[Records from a collection]
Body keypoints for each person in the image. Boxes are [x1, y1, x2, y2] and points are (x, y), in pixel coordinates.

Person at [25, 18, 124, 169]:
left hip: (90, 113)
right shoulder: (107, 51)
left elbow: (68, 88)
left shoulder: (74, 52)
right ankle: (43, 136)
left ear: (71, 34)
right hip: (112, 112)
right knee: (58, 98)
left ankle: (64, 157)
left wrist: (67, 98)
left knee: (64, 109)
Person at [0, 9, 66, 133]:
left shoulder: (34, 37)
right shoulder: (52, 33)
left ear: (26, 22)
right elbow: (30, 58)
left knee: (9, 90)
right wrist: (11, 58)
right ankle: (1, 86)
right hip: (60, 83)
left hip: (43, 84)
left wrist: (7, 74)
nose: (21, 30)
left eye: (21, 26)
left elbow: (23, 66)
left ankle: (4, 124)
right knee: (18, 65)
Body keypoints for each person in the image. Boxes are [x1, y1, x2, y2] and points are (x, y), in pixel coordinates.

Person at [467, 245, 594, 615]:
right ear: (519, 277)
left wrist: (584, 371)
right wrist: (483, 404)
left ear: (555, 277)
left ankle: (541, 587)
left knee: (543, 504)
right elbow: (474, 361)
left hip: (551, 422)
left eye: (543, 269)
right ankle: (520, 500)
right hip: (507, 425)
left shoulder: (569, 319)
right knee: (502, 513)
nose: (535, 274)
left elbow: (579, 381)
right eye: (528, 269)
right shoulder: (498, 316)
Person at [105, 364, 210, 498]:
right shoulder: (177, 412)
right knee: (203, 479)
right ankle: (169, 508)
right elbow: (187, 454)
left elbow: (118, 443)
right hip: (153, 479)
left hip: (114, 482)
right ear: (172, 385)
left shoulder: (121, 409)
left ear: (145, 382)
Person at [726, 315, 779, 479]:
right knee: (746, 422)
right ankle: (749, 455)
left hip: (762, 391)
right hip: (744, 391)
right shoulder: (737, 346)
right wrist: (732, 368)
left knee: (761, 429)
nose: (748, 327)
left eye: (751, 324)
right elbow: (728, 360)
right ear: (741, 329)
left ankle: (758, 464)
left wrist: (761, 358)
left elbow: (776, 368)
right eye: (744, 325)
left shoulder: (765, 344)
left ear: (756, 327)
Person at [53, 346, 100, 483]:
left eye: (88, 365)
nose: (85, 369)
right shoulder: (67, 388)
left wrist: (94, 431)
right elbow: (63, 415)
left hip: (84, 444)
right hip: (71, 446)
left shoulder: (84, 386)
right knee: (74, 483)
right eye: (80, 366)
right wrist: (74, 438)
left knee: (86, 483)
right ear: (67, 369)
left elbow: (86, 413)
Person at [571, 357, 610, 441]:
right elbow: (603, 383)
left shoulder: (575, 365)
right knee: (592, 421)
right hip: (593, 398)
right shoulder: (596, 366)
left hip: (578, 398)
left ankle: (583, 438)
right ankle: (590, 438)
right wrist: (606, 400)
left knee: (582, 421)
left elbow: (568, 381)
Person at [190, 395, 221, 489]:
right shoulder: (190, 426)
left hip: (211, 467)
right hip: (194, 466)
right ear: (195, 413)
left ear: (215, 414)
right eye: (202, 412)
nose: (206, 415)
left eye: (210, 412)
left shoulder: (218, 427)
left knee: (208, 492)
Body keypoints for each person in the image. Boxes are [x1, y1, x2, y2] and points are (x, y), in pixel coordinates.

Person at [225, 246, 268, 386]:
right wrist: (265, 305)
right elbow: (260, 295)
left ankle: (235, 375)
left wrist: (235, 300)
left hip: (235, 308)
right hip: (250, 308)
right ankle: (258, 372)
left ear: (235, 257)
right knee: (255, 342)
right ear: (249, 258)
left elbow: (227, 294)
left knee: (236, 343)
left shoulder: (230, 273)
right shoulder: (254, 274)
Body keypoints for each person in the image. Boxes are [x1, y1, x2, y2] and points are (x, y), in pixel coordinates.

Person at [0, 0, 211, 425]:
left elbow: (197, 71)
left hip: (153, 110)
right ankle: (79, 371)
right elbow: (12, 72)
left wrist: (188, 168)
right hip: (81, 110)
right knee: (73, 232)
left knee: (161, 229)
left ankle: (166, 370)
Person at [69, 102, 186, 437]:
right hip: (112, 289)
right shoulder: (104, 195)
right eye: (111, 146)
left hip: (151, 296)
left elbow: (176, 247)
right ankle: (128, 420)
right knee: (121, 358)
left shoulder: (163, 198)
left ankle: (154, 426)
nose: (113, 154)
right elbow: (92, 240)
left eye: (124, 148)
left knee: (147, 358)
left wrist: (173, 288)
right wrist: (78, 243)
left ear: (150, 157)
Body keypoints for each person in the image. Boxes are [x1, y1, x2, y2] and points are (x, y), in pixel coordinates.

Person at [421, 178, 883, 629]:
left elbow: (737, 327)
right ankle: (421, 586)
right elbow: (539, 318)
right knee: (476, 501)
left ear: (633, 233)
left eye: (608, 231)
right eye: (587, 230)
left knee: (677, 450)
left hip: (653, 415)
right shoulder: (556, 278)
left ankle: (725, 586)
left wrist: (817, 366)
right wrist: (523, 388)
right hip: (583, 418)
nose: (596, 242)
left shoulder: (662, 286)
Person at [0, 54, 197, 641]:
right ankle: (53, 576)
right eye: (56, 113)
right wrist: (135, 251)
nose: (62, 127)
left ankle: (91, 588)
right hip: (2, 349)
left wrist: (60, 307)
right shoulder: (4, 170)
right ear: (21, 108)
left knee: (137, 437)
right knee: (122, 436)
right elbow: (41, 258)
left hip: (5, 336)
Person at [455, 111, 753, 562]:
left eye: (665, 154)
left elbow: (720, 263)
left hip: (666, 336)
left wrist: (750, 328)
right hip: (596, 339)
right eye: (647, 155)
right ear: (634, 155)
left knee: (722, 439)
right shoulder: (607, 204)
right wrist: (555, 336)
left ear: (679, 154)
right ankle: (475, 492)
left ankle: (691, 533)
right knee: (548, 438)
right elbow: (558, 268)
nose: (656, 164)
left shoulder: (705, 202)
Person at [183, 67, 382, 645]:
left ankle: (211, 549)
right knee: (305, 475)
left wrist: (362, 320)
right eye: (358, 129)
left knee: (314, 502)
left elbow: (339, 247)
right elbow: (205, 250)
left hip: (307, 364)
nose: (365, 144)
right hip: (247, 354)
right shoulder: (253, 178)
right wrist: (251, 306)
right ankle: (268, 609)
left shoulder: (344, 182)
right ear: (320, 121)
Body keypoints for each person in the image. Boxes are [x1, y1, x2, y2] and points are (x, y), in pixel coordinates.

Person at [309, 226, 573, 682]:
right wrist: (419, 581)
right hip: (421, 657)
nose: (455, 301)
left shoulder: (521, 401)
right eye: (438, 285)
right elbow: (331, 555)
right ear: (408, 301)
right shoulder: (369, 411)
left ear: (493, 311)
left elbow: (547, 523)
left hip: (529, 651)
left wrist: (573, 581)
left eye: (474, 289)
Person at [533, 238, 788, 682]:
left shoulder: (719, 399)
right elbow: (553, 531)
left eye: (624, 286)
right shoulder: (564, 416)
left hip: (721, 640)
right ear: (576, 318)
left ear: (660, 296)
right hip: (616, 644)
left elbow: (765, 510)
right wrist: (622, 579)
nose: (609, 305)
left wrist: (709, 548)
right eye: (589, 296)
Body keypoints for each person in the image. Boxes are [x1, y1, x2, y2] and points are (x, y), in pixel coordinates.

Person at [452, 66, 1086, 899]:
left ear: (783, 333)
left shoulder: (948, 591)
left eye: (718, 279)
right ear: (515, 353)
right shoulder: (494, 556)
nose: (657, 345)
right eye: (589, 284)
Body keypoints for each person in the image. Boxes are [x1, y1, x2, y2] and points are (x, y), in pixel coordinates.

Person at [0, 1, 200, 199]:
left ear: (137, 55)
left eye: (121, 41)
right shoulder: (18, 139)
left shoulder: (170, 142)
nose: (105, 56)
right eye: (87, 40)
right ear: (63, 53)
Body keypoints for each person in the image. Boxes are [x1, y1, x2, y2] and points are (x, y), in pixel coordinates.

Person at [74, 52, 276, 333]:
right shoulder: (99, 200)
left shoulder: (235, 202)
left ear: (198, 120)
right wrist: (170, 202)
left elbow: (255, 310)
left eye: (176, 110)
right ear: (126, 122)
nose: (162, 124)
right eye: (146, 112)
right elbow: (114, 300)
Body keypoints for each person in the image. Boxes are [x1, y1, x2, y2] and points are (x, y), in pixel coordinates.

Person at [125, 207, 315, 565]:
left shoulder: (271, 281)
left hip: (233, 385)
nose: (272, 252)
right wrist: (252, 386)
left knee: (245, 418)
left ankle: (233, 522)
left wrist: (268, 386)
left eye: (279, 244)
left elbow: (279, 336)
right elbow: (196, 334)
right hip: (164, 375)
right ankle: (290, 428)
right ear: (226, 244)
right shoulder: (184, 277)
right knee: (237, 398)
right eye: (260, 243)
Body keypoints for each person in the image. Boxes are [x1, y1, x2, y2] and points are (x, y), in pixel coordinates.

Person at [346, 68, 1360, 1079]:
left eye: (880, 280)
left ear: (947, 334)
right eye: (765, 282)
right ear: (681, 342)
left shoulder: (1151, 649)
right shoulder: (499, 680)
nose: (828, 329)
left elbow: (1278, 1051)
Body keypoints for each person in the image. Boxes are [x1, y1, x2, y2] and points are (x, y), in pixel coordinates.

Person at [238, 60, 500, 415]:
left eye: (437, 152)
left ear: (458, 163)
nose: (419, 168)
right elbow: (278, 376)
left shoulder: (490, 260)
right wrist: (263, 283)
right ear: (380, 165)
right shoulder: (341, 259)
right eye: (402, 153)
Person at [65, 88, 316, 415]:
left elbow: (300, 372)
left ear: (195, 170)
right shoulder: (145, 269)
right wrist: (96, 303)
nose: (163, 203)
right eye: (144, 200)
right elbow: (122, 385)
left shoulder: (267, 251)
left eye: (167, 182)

--- TRY IT ---
Will you return exactly the lines above from the one with "right ankle: (53, 576)" down to the one with "right ankle: (475, 492)", counting both as part of the range?

--- ANSWER BOX ---
right ankle: (53, 576)
right eye: (56, 113)
right wrist: (135, 251)
nose: (62, 127)
left ankle: (91, 588)
right hip: (2, 349)
left wrist: (60, 307)
right shoulder: (4, 170)
right ear: (21, 108)
left knee: (137, 437)
right knee: (122, 436)
right elbow: (41, 258)
left hip: (5, 336)
Person at [455, 111, 753, 562]:
left eye: (665, 154)
left elbow: (720, 263)
left hip: (666, 336)
left wrist: (750, 328)
right hip: (596, 339)
right eye: (647, 155)
right ear: (634, 155)
left knee: (722, 439)
right shoulder: (607, 204)
right wrist: (555, 336)
left ear: (679, 154)
right ankle: (475, 492)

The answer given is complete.